══ Records provided ══

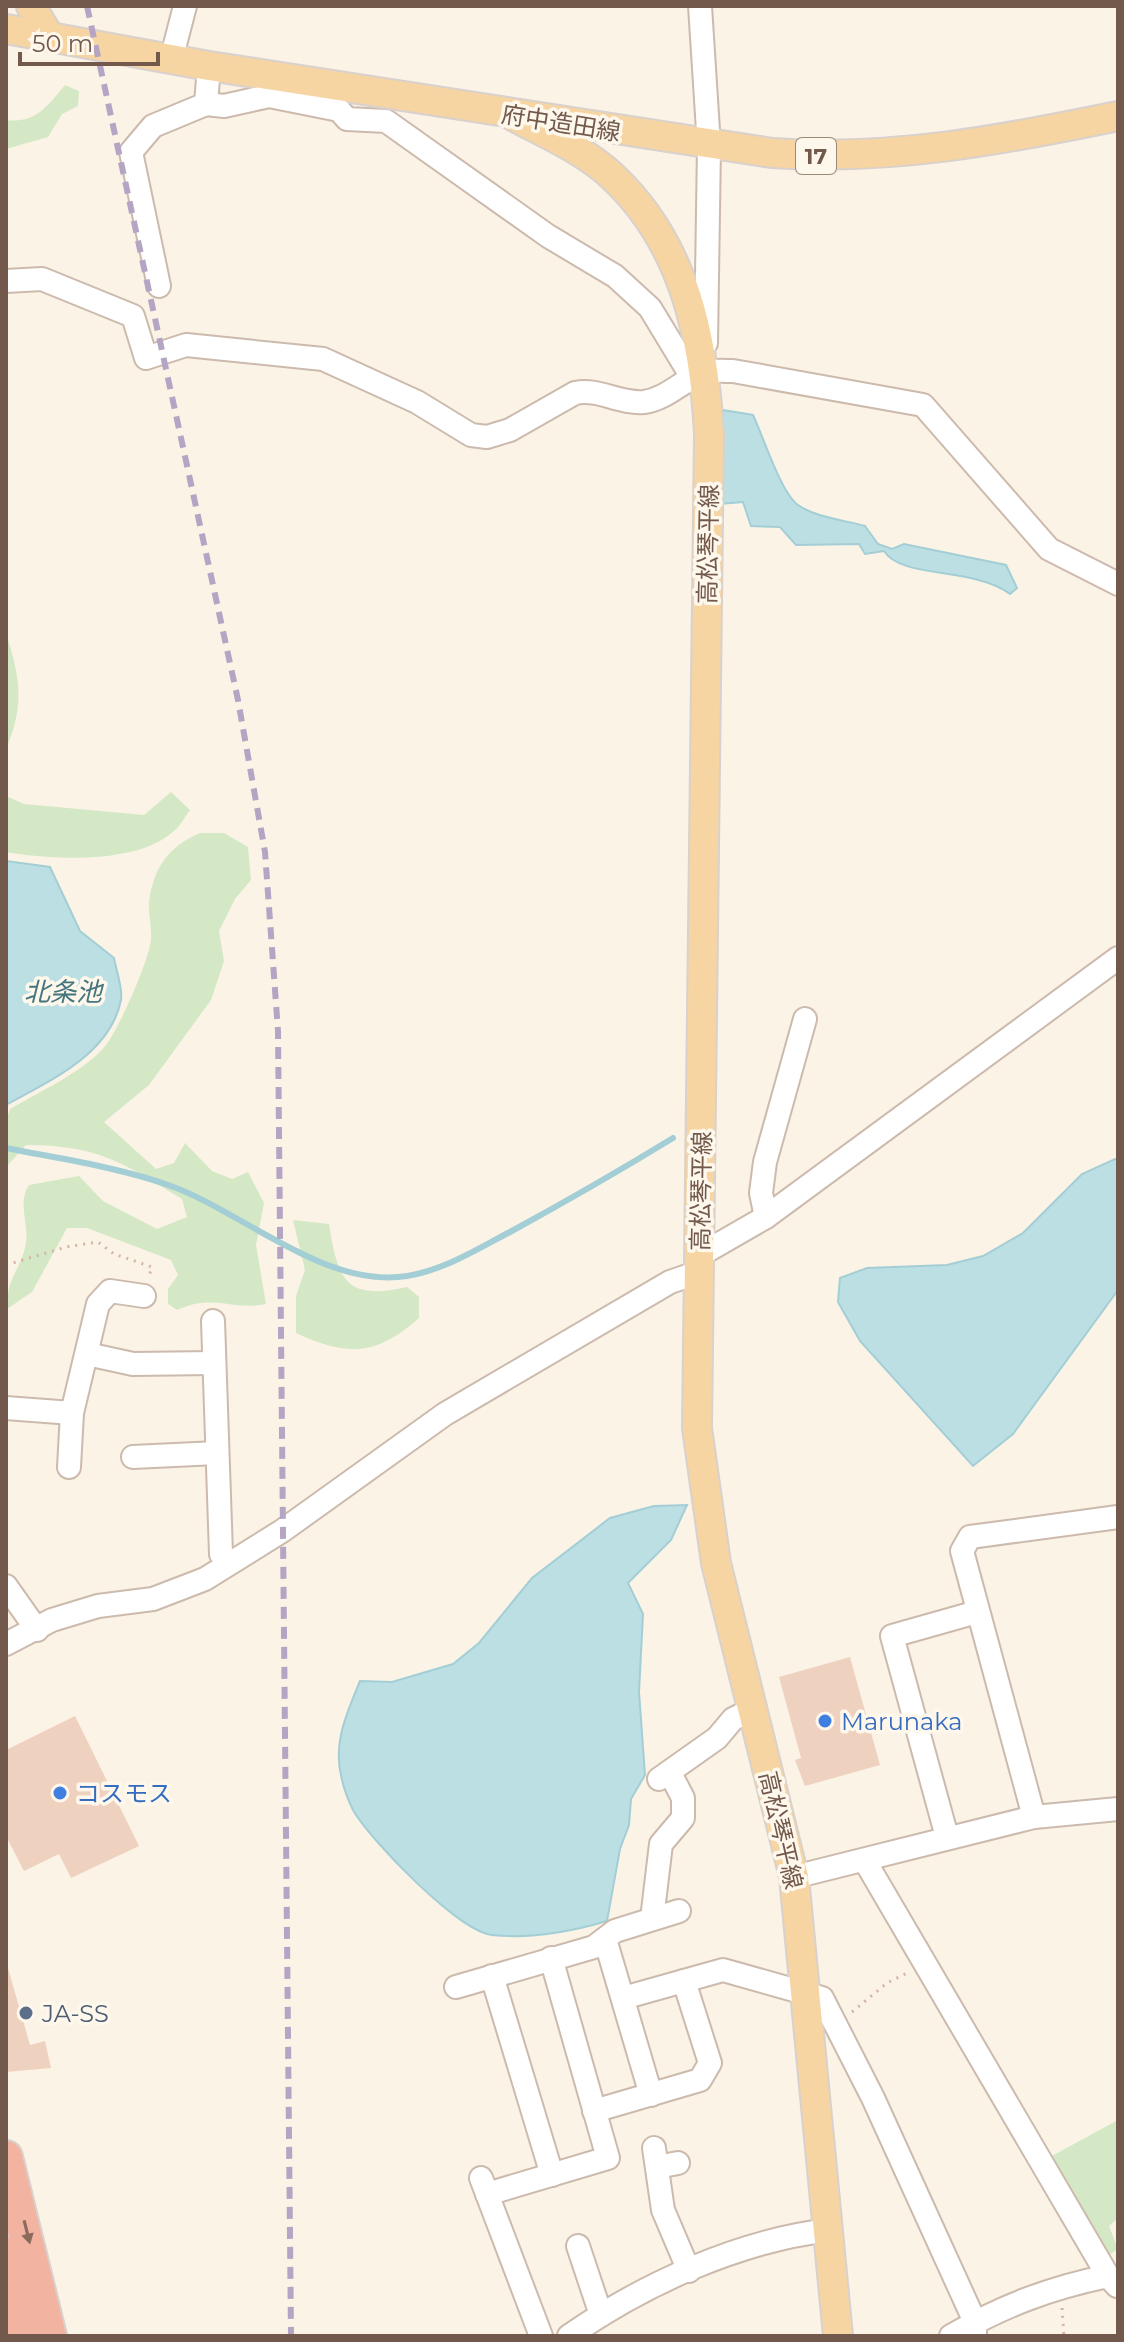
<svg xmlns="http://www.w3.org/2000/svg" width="1124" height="2342" viewBox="0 0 1124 2342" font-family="Montserrat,'Noto Sans JP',sans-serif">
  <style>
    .green { fill: #d4e8c5 }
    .water { fill: #bcdfe4; stroke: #a3ced5; stroke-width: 2 }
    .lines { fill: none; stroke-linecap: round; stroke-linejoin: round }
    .stream { stroke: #a3ced5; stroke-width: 6 }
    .building { fill: #efd1bf }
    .minor-casing { stroke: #ccbaad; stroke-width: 26 }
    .major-casing { stroke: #d8d1cd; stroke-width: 32 }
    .highway-casing { stroke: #d8d1cd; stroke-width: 36 }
    .path { stroke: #d4b5a3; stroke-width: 3; stroke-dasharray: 2 6; stroke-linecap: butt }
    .minor { stroke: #fff; stroke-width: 22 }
    .major { stroke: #f6d5a3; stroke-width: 28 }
    .highway { stroke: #f2b4a1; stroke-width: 32 }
    .rail { stroke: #b5a5c4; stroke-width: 6; stroke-dasharray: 12 8; stroke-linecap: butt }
    .oneway { fill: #8c6b5d }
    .shop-dot { fill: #3f7fe0; stroke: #fef7ec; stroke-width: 3 }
    .service-dot { fill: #5c6f8a; stroke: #fef7ec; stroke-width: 3 }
    .labels { text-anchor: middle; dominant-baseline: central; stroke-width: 7; stroke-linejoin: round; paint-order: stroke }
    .shield { fill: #fef7ec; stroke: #9d887c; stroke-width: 2 }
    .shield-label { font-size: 22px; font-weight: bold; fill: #73594c }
    .street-label { font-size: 24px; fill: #73594c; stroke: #fef7ec }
    .shop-label { font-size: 24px; fill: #366cbe; stroke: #fef7ec; text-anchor: start }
    .service-label { font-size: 24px; fill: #4e5e75; stroke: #fef7ec; text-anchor: start }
    .water-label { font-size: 26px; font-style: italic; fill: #44767e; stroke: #fef7ec }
  </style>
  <rect width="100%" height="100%" fill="#fbf3e6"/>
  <!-- green -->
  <g class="green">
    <path d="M 65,85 L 79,91 L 78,106 L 62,114 L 48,137 L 6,149 L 6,120 C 35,124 48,106 65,85 Z"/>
    <path d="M 6,633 C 20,678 25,704 6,749 Z"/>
    <path d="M 171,792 L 190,810 C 185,816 181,825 175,830 C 139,865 52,860 6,852 L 6,796 L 24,804 L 144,815 Z"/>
    <path d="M 200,833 L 224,833 L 248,847 L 251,880 L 235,899 L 219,931 L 224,961 L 211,1000 L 149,1085 L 104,1122 L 156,1169 L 174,1163 L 185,1143 L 212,1171 L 232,1179 L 248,1172 L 264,1203 L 256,1245 L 266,1304 C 233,1311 214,1293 177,1310 L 168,1304 L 168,1289 L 178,1275 L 171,1260 L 87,1228 L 67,1228 L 32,1292 L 7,1309 C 7,1277 18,1274 25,1248 C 31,1225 16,1205 29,1185 L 79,1176 L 103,1201 L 157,1229 L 187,1217 L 182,1199 C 123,1163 98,1145 26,1145 L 6,1167 L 6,1121 L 10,1109 C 37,1093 87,1070 106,1045 C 120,1026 149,961 151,939 C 152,927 148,914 149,902 C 154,867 168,847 200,833 Z"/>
    <path d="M 293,1220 L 329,1224 C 338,1280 345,1301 407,1287 L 419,1297 L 419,1318 C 376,1356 348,1357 296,1333 L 296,1296 L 305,1270 Z"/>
    <path d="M 1118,2120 L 1118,2218 L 1109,2226 L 1118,2249 L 1109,2255 L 1050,2157 Z"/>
  </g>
  <!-- water -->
  <g class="water">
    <path d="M 723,410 L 753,415 C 763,436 781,493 798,505 C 817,518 844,520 865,526 L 878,544 L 892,549 L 904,544 L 1006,565 L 1017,588 L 1010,594 C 975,567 901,579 884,551 L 865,554 L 859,544 L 796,545 L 780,527 L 751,526 L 743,502 L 720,504 Z"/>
    <path d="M 6,861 L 50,867 L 80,931 L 114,958 C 116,970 123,988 121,1000 C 110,1055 49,1081 6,1105 Z"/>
    <path d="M 1115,1159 L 1118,1160 L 1118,1290 L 1013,1434 L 973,1466 L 860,1341 L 838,1302 L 840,1278 L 867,1268 L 947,1265 L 983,1256 L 1023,1233 L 1082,1174 Z"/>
    <path d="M 687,1505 L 671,1540 L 628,1583 L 643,1614 L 639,1692 L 645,1775 L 631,1799 L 629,1825 L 620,1849 L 607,1921 C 570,1932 530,1939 492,1935 C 459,1932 370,1840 353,1810 C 348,1800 343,1786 341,1775 C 333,1742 348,1710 360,1681 L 392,1682 L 453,1664 L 479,1643 L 532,1578 L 610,1518 L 654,1506 Z"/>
  </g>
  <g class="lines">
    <!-- stream -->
    <path class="stream" d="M 6,1148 C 61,1159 118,1167 171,1186 C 242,1212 321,1284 398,1277 C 438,1274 475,1250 510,1232 C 565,1202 619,1171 673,1138"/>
  </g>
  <!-- building -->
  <g class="building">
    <path d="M 850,1657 L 880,1765 L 805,1786 L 795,1760 L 801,1758 L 779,1677 Z"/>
    <path d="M 75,1716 L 139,1846 L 71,1878 L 59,1854 L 24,1871 L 6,1836 L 6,1750 Z"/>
    <path d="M 6,1961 L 30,2045 L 45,2041 L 51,2068 L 6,2072 Z"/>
  </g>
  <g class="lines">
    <defs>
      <g id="minor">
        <path d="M 700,6 L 709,146 L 706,343"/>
        <path d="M 171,60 L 185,6"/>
        <path d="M 206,104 L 224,106 L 269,96 L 339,110 L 347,119 L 386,121 L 548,236 L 615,276 L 650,308 L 693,379"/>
        <path d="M 6,281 L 42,279 L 133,316 L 146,358 L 186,345 L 323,359 L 417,402 L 471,435 L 487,437 L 510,430 L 575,393 C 599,388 619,404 644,402 C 668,399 685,377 707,372 C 715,370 725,371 733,371 L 923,405 L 1049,549 L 1118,584"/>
        <path d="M 159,286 L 131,152 L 153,126 L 206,104 L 209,66"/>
        <path d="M 766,1217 L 761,1193 L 765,1162 L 805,1019"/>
        <path d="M 700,1255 L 766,1217 L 1118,958"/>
        <path d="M 213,1321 L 221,1554"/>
        <path d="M 87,1354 L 133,1364 L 214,1363"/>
        <path d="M 6,1408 L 72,1413 L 98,1304 L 110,1291 L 144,1296"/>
        <path d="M 133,1457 L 217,1453"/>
        <path d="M 69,1467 L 72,1413"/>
        <path d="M 6,1586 L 37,1630"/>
        <path d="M 6,1644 L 52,1620 L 98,1606 L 153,1599 L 205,1579 L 282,1531 L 445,1414 L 670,1282 L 699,1272"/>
        <path d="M 659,1779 L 717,1738 L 733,1719 L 753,1709"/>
        <path d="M 1034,1817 L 962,1551 L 970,1537 L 1118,1517"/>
        <path d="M 947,1837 L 892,1636 L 977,1612"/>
        <path d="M 865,1861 L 1108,2276"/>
        <path d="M 794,1877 L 1034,1817 L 1118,1809"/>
        <path d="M 652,1919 L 661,1844 L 683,1818 L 683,1798 L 670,1773"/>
        <path d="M 605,1939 L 651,2095"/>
        <path d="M 492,1976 L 552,2175"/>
        <path d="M 456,1987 L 594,1947 L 615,1931 L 679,1911"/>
        <path d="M 623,1998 L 723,1970 L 822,1998 L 873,2098 L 975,2322 L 975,2336"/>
        <path d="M 594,2111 L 700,2080 L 710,2063 L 684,1981"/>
        <path d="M 654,2148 L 663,2210 L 689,2271"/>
        <path d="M 657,2167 L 678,2163"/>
        <path d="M 481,2178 L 541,2336"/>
        <path d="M 487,2194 L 608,2158 L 551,1958"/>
        <path d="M 578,2246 L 601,2315"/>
        <path d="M 569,2336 C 644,2284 738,2241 829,2230"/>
        <path d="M 951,2336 C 1002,2306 1050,2288 1108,2276 L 1117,2286"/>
      </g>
      <g id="major">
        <path d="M 31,6 L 49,36"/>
        <path d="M 6,29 L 209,66 L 772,153 C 891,161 1002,140 1118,116"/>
        <path d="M 513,116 C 546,134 584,150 612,176 C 685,244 704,339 709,434 L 697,1428 L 716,1563 L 794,1877 L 838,2336"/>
      </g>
      <g id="highway">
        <path d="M 6,2157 L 50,2336"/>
        <path d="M 6,2253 L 24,2336"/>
      </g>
    </defs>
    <!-- minor casing -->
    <use href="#minor" class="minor-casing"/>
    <!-- major casing -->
    <use href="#major" class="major-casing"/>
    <!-- highway casing -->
    <use href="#highway" class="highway-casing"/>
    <!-- path -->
    <g class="path">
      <path d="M 6,1265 L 66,1247 L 98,1242 L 114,1254 L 152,1267 L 149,1276"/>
      <path d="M 852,2012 L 887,1983 L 907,1973"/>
      <path d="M 1062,2308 L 1064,2336"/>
    </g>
    <!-- minor -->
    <use href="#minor" class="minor"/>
    <!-- major -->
    <use href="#major" class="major"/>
    <!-- highway -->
    <use href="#highway" class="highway"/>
    <!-- rail -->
    <path class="rail" d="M 87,6 L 238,700 L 265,852 L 278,1031 L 291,2336"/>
  </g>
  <!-- one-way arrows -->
  <defs><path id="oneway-solid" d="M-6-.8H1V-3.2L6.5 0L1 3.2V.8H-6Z" transform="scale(2)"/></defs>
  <use class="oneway" href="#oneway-solid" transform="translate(27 2232) rotate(76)"/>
  <!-- markers -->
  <g class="shop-dot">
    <circle cx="825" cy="1721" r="8"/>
    <circle cx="60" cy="1793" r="8"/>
  </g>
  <circle class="service-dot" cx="26" cy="2013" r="8"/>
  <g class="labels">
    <!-- shield labels -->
    <rect class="shield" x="796" y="138" width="40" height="36" rx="6"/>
    <g class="shield-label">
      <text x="816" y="156">17</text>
    </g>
    <!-- street labels -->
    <g class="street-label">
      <text transform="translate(561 123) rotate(9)">府中造田線</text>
      <text transform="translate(708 544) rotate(-89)">高松琴平線</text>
      <text transform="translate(701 1191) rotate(-89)">高松琴平線</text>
      <text transform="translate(781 1830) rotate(77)">高松琴平線</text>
    </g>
    <!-- shop labels -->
    <g class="shop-label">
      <text x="841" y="1721">Marunaka</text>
      <text x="76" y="1793">コスモス</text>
    </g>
    <!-- service labels -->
    <g class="service-label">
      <text x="42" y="2013">JA-SS</text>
    </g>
    <!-- water labels -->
    <g class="water-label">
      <text x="63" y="992">北条池</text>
    </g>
  </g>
  <!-- border -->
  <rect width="1124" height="2342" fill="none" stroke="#73594c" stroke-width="16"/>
  <!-- scale -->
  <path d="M20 52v12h138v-12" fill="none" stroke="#73594c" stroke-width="4"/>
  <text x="32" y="52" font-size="24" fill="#73594c" stroke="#fef7ec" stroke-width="6" paint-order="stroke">50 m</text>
</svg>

═══

• Your task:
Start with the line above that contains "#bcdfe4; stroke: #a3ced5;" and stop after the line that contains "#d8d1cd; stroke-width: 32". Output those lines exactly, and only those.

• Written solution:
    .water { fill: #bcdfe4; stroke: #a3ced5; stroke-width: 2 }
    .lines { fill: none; stroke-linecap: round; stroke-linejoin: round }
    .stream { stroke: #a3ced5; stroke-width: 6 }
    .building { fill: #efd1bf }
    .minor-casing { stroke: #ccbaad; stroke-width: 26 }
    .major-casing { stroke: #d8d1cd; stroke-width: 32 }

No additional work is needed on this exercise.